Vivek Haldar
Presentism
From the Long Now Blog, a reference to a study of how we refer to given years over time, as revealed by the Google Ngram Viewer:
They found a general trend each individual year follows: a spike just before the year followed by a downward trending long tail as it recedes into history. They also, however, noticed a trend amongst that pattern: higher peaks with shorter tails.When the team looked at the frequency of individual years, they found a consistent pattern. In their own words: “‘1951’ was rarely discussed until the years immediately preceding 1951. Its frequency soared in 1951, remained high for three years, and then underwent a rapid decay, dropping by half over the next fifteen years.” But the shape of these graphs is changing.

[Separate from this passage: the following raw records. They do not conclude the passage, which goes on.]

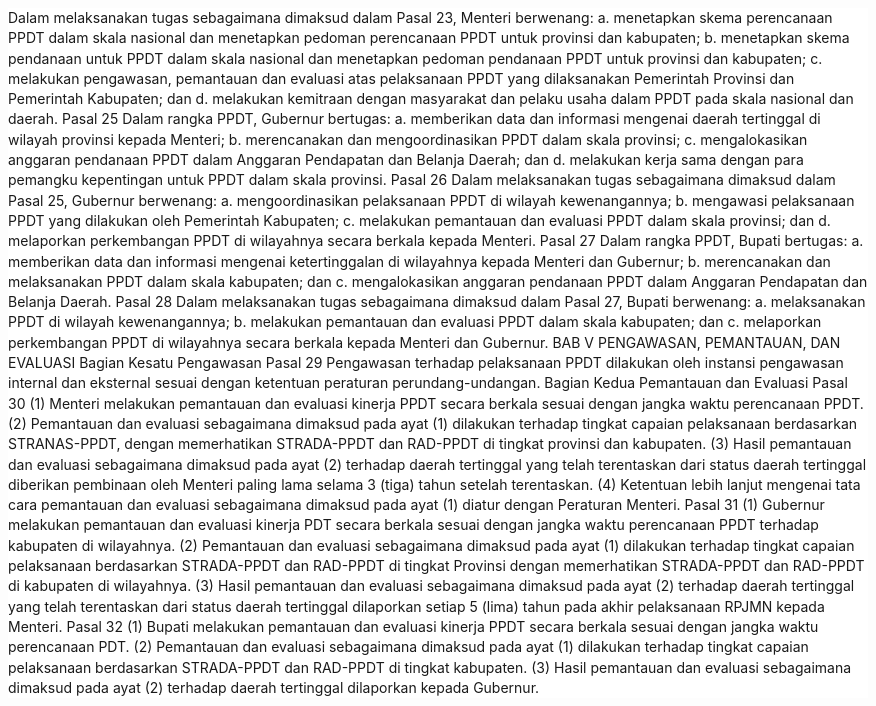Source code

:Dalam melaksanakan tugas sebagaimana dimaksud dalam Pasal 23, Menteri berwenang:
a. menetapkan skema perencanaan PPDT dalam skala nasional dan menetapkan pedoman perencanaan PPDT untuk provinsi dan kabupaten;
b. menetapkan skema pendanaan untuk PPDT dalam skala nasional dan menetapkan pedoman pendanaan PPDT untuk provinsi dan kabupaten;
c. melakukan pengawasan, pemantauan dan evaluasi atas pelaksanaan PPDT yang dilaksanakan Pemerintah Provinsi dan Pemerintah Kabupaten; dan
d. melakukan kemitraan dengan masyarakat dan pelaku usaha dalam PPDT pada skala nasional dan daerah.
Pasal 25
Dalam rangka PPDT, Gubernur bertugas:
a. memberikan data dan informasi mengenai daerah tertinggal di wilayah provinsi kepada Menteri;
b. merencanakan dan mengoordinasikan PPDT dalam skala provinsi;
c. mengalokasikan anggaran pendanaan PPDT dalam Anggaran Pendapatan dan Belanja Daerah; dan
d. melakukan kerja sama dengan para pemangku kepentingan untuk PPDT dalam skala provinsi.
Pasal 26
Dalam melaksanakan tugas sebagaimana dimaksud dalam Pasal 25, Gubernur berwenang:
a. mengoordinasikan pelaksanaan PPDT di wilayah kewenangannya;
b. mengawasi pelaksanaan PPDT yang dilakukan oleh Pemerintah Kabupaten;
c. melakukan pemantauan dan evaluasi PPDT dalam skala provinsi; dan
d. melaporkan perkembangan PPDT di wilayahnya secara berkala kepada Menteri.
Pasal 27
Dalam rangka PPDT, Bupati bertugas:
a. memberikan data dan informasi mengenai ketertinggalan di wilayahnya kepada Menteri dan Gubernur;
b. merencanakan dan melaksanakan PPDT dalam skala kabupaten; dan
c. mengalokasikan anggaran pendanaan PPDT dalam Anggaran Pendapatan dan Belanja Daerah.
Pasal 28
Dalam melaksanakan tugas sebagaimana dimaksud dalam Pasal 27, Bupati berwenang:
a. melaksanakan PPDT di wilayah kewenangannya;
b. melakukan pemantauan dan evaluasi PPDT dalam skala kabupaten; dan
c. melaporkan perkembangan PPDT di wilayahnya secara berkala kepada Menteri dan Gubernur.
BAB V PENGAWASAN, PEMANTAUAN, DAN EVALUASI
Bagian Kesatu Pengawasan
Pasal 29
Pengawasan terhadap pelaksanaan PPDT dilakukan oleh instansi pengawasan internal dan eksternal sesuai dengan ketentuan peraturan perundang-undangan.
Bagian Kedua Pemantauan dan Evaluasi
Pasal 30
(1) Menteri melakukan pemantauan dan evaluasi kinerja PPDT secara berkala sesuai dengan jangka waktu perencanaan PPDT.
(2) Pemantauan dan evaluasi sebagaimana dimaksud pada ayat (1) dilakukan terhadap tingkat capaian pelaksanaan berdasarkan STRANAS-PPDT, dengan memerhatikan STRADA-PPDT dan RAD-PPDT di tingkat provinsi dan kabupaten.
(3) Hasil pemantauan dan evaluasi sebagaimana dimaksud pada ayat (2) terhadap daerah tertinggal yang telah terentaskan dari status daerah tertinggal diberikan pembinaan oleh Menteri paling lama selama 3 (tiga) tahun setelah terentaskan.
(4) Ketentuan lebih lanjut mengenai tata cara pemantauan dan evaluasi sebagaimana dimaksud pada ayat (1) diatur dengan Peraturan Menteri.
Pasal 31
(1) Gubernur melakukan pemantauan dan evaluasi kinerja PDT secara berkala sesuai dengan jangka waktu perencanaan PPDT terhadap kabupaten di wilayahnya.
(2) Pemantauan dan evaluasi sebagaimana dimaksud pada ayat (1) dilakukan terhadap tingkat capaian pelaksanaan berdasarkan STRADA-PPDT dan RAD-PPDT di tingkat Provinsi dengan memerhatikan STRADA-PPDT dan RAD-PPDT di kabupaten di wilayahnya.
(3) Hasil pemantauan dan evaluasi sebagaimana dimaksud pada ayat (2) terhadap daerah tertinggal yang telah terentaskan dari status daerah tertinggal dilaporkan setiap 5 (lima) tahun pada akhir pelaksanaan RPJMN kepada Menteri.
Pasal 32
(1) Bupati melakukan pemantauan dan evaluasi kinerja PPDT secara berkala sesuai dengan jangka waktu perencanaan PDT.
(2) Pemantauan dan evaluasi sebagaimana dimaksud pada ayat (1) dilakukan terhadap tingkat capaian pelaksanaan berdasarkan STRADA-PPDT dan RAD-PPDT di tingkat kabupaten.
(3) Hasil pemantauan dan evaluasi sebagaimana dimaksud pada ayat (2) terhadap daerah tertinggal dilaporkan kepada Gubernur.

The peak gets higher with every year and we are forgetting our past with greater speed. The half-life of '1880’ was 32 years, but that of '1973’ was a mere 10 years.So, at a cultural level, we can see a developing ‘presentism’ in which the year we’re currently inhabiting takes on great significance, but is more quickly forgotten once it’s passed.
This agrees with a much-discussed study in Science that analyzes how citation patterns change as papers become available online:
…as more journal issues came online, the articles referenced tended to be more recent, fewer journals and articles were cited, and more of those citations were to fewer journals and articles.